Since I'm rambling, allow me to note just how many elephant-themed neckties were on display last night. State Rep. Joe Wilkinson of Sandy Springs was sporting one, but for sheer partisan chutzpah, you gotta appreciate the elephant balls it takes to wear the bow tie seen in the above photo. In your face, Fidel! Here, we'll give you a closer look:


Notice how we concealed the identity of the two Young Republicans pictured. In case they eventually grow out of their Tucker Carlson phase and decide to join the Peace Corps or work for public TV, we wanted to make sure this photo didn't screw them for life.

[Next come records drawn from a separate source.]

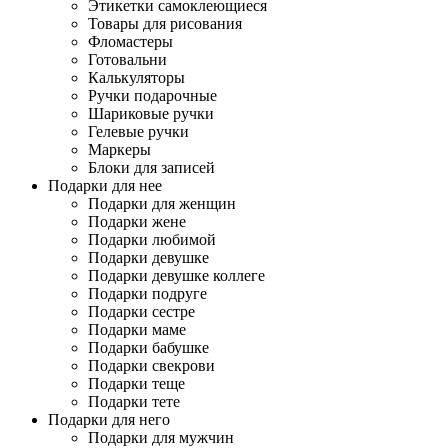
Этикетки самоклеющиеся
Товары для рисования
Фломастеры
Готовальни
Калькуляторы
Ручки подарочные
Шариковые ручки
Гелевые ручки
Маркеры
Блоки для записей
Подарки для нее
Подарки для женщин
Подарки жене
Подарки любимой
Подарки девушке
Подарки девушке коллеге
Подарки подруге
Подарки сестре
Подарки маме
Подарки бабушке
Подарки свекрови
Подарки теще
Подарки тете
Подарки для него
Подарки для мужчин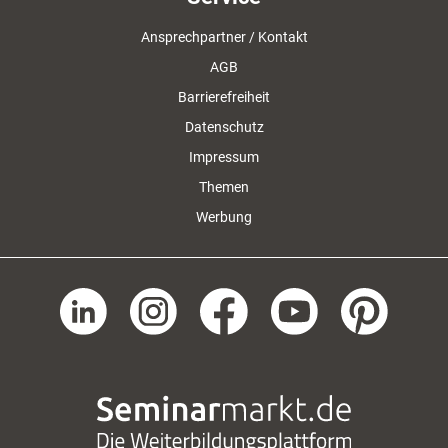
Ansprechpartner / Kontakt
AGB
Barrierefreiheit
Datenschutz
Impressum
Themen
Werbung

Well, if you've gotten this far, you deserve a payoff, so I'm going to link you to an article I wrote back in the wake of Bush vs. Kerry entitled, How to cope, post-election 2004: Free-range chicken soup for the liberal's soul. It's my hope that you'll find these tips for dealing with an election loss as useful now as they were then, which is to say, not much. Still, here's a brief excerpt:

Write a book: You know what they say: Get it down on paper. The best way to work through your issues is to confront them through written introspection. And once you've finished, there's wicked cash to be made in publishing your half-baked, quasi-political rantings. Have you looked at the New York Times best-seller list lately? If Ann Coulter can make millions writing "nonfiction" books, then you're Alexis de Tocqueville.